Return the text of each item below, keeping every line exactly as it appears.
BEGIN Source material
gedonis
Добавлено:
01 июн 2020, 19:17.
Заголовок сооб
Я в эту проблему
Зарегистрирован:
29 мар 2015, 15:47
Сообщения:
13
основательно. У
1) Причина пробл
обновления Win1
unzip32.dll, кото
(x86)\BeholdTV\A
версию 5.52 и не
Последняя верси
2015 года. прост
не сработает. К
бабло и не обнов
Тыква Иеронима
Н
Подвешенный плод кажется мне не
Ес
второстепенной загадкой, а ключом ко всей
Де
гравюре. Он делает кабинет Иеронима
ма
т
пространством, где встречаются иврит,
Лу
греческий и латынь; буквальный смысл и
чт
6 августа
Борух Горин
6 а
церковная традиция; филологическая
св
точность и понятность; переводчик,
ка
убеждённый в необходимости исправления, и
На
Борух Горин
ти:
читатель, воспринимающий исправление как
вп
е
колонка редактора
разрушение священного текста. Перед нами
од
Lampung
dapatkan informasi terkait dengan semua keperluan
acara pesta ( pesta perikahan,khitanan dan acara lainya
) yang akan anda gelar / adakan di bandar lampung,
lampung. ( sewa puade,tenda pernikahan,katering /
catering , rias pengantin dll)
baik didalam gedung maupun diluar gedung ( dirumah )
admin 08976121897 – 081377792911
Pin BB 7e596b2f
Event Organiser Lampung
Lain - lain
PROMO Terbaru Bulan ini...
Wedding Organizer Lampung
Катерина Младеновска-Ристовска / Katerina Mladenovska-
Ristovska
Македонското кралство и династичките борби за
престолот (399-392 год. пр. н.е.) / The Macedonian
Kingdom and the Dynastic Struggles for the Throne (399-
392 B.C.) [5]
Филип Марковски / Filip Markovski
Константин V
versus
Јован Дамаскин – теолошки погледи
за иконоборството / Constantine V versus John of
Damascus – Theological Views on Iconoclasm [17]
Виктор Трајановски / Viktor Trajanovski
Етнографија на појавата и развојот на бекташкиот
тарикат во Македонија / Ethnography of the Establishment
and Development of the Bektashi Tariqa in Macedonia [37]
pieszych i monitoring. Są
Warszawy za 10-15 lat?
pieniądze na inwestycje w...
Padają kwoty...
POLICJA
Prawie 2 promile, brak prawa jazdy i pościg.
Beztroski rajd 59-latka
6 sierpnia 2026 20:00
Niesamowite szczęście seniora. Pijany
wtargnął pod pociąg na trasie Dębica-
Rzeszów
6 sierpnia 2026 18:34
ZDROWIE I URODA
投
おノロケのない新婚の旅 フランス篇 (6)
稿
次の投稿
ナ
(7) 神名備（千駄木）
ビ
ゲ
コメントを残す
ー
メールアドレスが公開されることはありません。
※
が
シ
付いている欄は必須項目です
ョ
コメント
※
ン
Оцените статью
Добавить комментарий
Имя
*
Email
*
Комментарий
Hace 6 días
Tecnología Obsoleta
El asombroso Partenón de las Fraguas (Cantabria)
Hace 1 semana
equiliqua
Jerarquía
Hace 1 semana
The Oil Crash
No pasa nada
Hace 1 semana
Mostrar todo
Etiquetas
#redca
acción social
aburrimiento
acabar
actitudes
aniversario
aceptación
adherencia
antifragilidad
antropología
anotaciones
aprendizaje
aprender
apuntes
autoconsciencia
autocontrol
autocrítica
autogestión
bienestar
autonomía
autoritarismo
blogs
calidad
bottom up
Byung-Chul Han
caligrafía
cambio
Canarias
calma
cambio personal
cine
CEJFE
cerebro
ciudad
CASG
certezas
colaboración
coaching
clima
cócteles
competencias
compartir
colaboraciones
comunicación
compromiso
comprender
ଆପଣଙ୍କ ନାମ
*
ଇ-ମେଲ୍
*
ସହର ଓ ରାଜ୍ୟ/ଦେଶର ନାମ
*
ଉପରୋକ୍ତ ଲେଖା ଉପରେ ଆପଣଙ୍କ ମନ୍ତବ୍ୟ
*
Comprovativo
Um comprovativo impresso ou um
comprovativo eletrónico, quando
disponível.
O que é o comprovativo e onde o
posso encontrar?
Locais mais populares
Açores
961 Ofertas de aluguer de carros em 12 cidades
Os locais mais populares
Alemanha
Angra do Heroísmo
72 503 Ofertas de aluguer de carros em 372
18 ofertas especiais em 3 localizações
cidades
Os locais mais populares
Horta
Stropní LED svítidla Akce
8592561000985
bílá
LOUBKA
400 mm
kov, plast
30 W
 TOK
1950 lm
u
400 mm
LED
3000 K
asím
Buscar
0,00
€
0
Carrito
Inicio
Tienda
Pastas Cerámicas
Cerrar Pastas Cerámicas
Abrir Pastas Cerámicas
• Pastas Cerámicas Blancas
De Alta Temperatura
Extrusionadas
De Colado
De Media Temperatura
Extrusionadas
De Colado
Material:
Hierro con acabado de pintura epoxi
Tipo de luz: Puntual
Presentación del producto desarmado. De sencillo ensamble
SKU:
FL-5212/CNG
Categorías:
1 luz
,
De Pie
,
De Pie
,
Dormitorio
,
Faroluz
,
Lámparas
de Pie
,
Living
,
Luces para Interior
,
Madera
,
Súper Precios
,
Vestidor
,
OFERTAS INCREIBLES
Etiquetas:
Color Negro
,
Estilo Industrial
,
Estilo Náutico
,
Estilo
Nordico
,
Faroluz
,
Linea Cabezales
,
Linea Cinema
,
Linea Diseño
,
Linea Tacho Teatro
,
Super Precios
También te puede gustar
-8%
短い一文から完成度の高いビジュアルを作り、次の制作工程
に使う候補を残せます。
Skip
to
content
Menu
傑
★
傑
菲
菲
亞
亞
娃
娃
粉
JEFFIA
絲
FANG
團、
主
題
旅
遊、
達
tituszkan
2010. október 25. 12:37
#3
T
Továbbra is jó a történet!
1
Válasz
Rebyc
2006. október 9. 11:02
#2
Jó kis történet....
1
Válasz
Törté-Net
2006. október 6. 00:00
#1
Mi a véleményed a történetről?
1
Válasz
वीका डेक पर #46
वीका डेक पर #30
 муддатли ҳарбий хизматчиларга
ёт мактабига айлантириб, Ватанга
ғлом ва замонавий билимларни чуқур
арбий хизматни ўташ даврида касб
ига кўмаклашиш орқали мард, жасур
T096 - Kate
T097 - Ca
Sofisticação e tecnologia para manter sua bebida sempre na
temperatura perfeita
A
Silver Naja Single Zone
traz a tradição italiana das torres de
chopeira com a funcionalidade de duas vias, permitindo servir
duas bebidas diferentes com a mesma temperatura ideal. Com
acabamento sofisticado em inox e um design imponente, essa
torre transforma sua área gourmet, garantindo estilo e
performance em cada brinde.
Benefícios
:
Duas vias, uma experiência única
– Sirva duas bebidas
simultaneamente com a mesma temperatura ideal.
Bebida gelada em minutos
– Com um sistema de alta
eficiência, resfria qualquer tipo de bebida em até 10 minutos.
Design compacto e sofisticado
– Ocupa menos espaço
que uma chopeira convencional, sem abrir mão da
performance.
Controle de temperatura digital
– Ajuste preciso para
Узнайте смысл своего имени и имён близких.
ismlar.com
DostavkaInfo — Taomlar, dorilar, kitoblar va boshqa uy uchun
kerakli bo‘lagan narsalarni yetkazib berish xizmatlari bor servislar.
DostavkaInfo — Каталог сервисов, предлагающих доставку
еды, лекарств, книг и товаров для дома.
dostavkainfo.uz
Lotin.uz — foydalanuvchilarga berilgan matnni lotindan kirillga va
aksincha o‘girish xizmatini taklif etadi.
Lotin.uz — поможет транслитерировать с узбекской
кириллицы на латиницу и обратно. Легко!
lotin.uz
END Source material
_Reply_
gedonis
Добавлено:
01 июн 2020, 19:17.
Заголовок сооб
Я в эту проблему
Зарегистрирован:
29 мар 2015, 15:47
Сообщения:
13
основательно. У
1) Причина пробл
обновления Win1
unzip32.dll, кото
(x86)\BeholdTV\A
версию 5.52 и не
Последняя верси
2015 года. прост
не сработает. К
бабло и не обнов
Тыква Иеронима
Н
Подвешенный плод кажется мне не
Ес
второстепенной загадкой, а ключом ко всей
Де
гравюре. Он делает кабинет Иеронима
ма
т
пространством, где встречаются иврит,
Лу
греческий и латынь; буквальный смысл и
чт
6 августа
Борух Горин
6 а
церковная традиция; филологическая
св
точность и понятность; переводчик,
ка
убеждённый в необходимости исправления, и
На
Борух Горин
ти:
читатель, воспринимающий исправление как
вп
е
колонка редактора
разрушение священного текста. Перед нами
од
Lampung
dapatkan informasi terkait dengan semua keperluan
acara pesta ( pesta perikahan,khitanan dan acara lainya
) yang akan anda gelar / adakan di bandar lampung,
lampung. ( sewa puade,tenda pernikahan,katering /
catering , rias pengantin dll)
baik didalam gedung maupun diluar gedung ( dirumah )
admin 08976121897 – 081377792911
Pin BB 7e596b2f
Event Organiser Lampung
Lain - lain
PROMO Terbaru Bulan ini...
Wedding Organizer Lampung
Катерина Младеновска-Ристовска / Katerina Mladenovska-
Ristovska
Македонското кралство и династичките борби за
престолот (399-392 год. пр. н.е.) / The Macedonian
Kingdom and the Dynastic Struggles for the Throne (399-
392 B.C.) [5]
Филип Марковски / Filip Markovski
Константин V
versus
Јован Дамаскин – теолошки погледи
за иконоборството / Constantine V versus John of
Damascus – Theological Views on Iconoclasm [17]
Виктор Трајановски / Viktor Trajanovski
Етнографија на појавата и развојот на бекташкиот
тарикат во Македонија / Ethnography of the Establishment
and Development of the Bektashi Tariqa in Macedonia [37]
pieszych i monitoring. Są
Warszawy za 10-15 lat?
pieniądze na inwestycje w...
Padają kwoty...
POLICJA
Prawie 2 promile, brak prawa jazdy i pościg.
Beztroski rajd 59-latka
6 sierpnia 2026 20:00
Niesamowite szczęście seniora. Pijany
wtargnął pod pociąg na trasie Dębica-
Rzeszów
6 sierpnia 2026 18:34
ZDROWIE I URODA
投
おノロケのない新婚の旅 フランス篇 (6)
稿
次の投稿
ナ
(7) 神名備（千駄木）
ビ
ゲ
コメントを残す
ー
メールアドレスが公開されることはありません。
※
が
シ
付いている欄は必須項目です
ョ
コメント
※
ン
Оцените статью
Добавить комментарий
Имя
*
Email
*
Комментарий
Hace 6 días
Tecnología Obsoleta
El asombroso Partenón de las Fraguas (Cantabria)
Hace 1 semana
equiliqua
Jerarquía
Hace 1 semana
The Oil Crash
No pasa nada
Hace 1 semana
Mostrar todo
Etiquetas
#redca
acción social
aburrimiento
acabar
actitudes
aniversario
aceptación
adherencia
antifragilidad
antropología
anotaciones
aprendizaje
aprender
apuntes
autoconsciencia
autocontrol
autocrítica
autogestión
bienestar
autonomía
autoritarismo
blogs
calidad
bottom up
Byung-Chul Han
caligrafía
cambio
Canarias
calma
cambio personal
cine
CEJFE
cerebro
ciudad
CASG
certezas
colaboración
coaching
clima
cócteles
competencias
compartir
colaboraciones
comunicación
compromiso
comprender
ଆପଣଙ୍କ ନାମ
*
ଇ-ମେଲ୍
*
ସହର ଓ ରାଜ୍ୟ/ଦେଶର ନାମ
*
ଉପରୋକ୍ତ ଲେଖା ଉପରେ ଆପଣଙ୍କ ମନ୍ତବ୍ୟ
*
Comprovativo
Um comprovativo impresso ou um
comprovativo eletrónico, quando
disponível.
O que é o comprovativo e onde o
posso encontrar?
Locais mais populares
Açores
961 Ofertas de aluguer de carros em 12 cidades
Os locais mais populares
Alemanha
Angra do Heroísmo
72 503 Ofertas de aluguer de carros em 372
18 ofertas especiais em 3 localizações
cidades
Os locais mais populares
Horta
Stropní LED svítidla Akce
8592561000985
bílá
LOUBKA
400 mm
kov, plast
30 W
 TOK
1950 lm
u
400 mm
LED
3000 K
asím
Buscar
0,00
€
0
Carrito
Inicio
Tienda
Pastas Cerámicas
Cerrar Pastas Cerámicas
Abrir Pastas Cerámicas
• Pastas Cerámicas Blancas
De Alta Temperatura
Extrusionadas
De Colado
De Media Temperatura
Extrusionadas
De Colado
Material:
Hierro con acabado de pintura epoxi
Tipo de luz: Puntual
Presentación del producto desarmado. De sencillo ensamble
SKU:
FL-5212/CNG
Categorías:
1 luz
,
De Pie
,
De Pie
,
Dormitorio
,
Faroluz
,
Lámparas
de Pie
,
Living
,
Luces para Interior
,
Madera
,
Súper Precios
,
Vestidor
,
OFERTAS INCREIBLES
Etiquetas:
Color Negro
,
Estilo Industrial
,
Estilo Náutico
,
Estilo
Nordico
,
Faroluz
,
Linea Cabezales
,
Linea Cinema
,
Linea Diseño
,
Linea Tacho Teatro
,
Super Precios
También te puede gustar
-8%
短い一文から完成度の高いビジュアルを作り、次の制作工程
に使う候補を残せます。
Skip
to
content
Menu
傑
★
傑
菲
菲
亞
亞
娃
娃
粉
JEFFIA
絲
FANG
團、
主
題
旅
遊、
達
tituszkan
2010. október 25. 12:37
#3
T
Továbbra is jó a történet!
1
Válasz
Rebyc
2006. október 9. 11:02
#2
Jó kis történet....
1
Válasz
Törté-Net
2006. október 6. 00:00
#1
Mi a véleményed a történetről?
1
Válasz
वीका डेक पर #46
वीका डेक पर #30
 муддатли ҳарбий хизматчиларга
ёт мактабига айлантириб, Ватанга
ғлом ва замонавий билимларни чуқур
арбий хизматни ўташ даврида касб
ига кўмаклашиш орқали мард, жасур
T096 - Kate
T097 - Ca
Sofisticação e tecnologia para manter sua bebida sempre na
temperatura perfeita
A
Silver Naja Single Zone
traz a tradição italiana das torres de
chopeira com a funcionalidade de duas vias, permitindo servir
duas bebidas diferentes com a mesma temperatura ideal. Com
acabamento sofisticado em inox e um design imponente, essa
torre transforma sua área gourmet, garantindo estilo e
performance em cada brinde.
Benefícios
:
Duas vias, uma experiência única
– Sirva duas bebidas
simultaneamente com a mesma temperatura ideal.
Bebida gelada em minutos
– Com um sistema de alta
eficiência, resfria qualquer tipo de bebida em até 10 minutos.
Design compacto e sofisticado
– Ocupa menos espaço
que uma chopeira convencional, sem abrir mão da
performance.
Controle de temperatura digital
– Ajuste preciso para
Узнайте смысл своего имени и имён близких.
ismlar.com
DostavkaInfo — Taomlar, dorilar, kitoblar va boshqa uy uchun
kerakli bo‘lagan narsalarni yetkazib berish xizmatlari bor servislar.
DostavkaInfo — Каталог сервисов, предлагающих доставку
еды, лекарств, книг и товаров для дома.
dostavkainfo.uz
Lotin.uz — foydalanuvchilarga berilgan matnni lotindan kirillga va
aksincha o‘girish xizmatini taklif etadi.
Lotin.uz — поможет транслитерировать с узбекской
кириллицы на латиницу и обратно. Легко!
lotin.uz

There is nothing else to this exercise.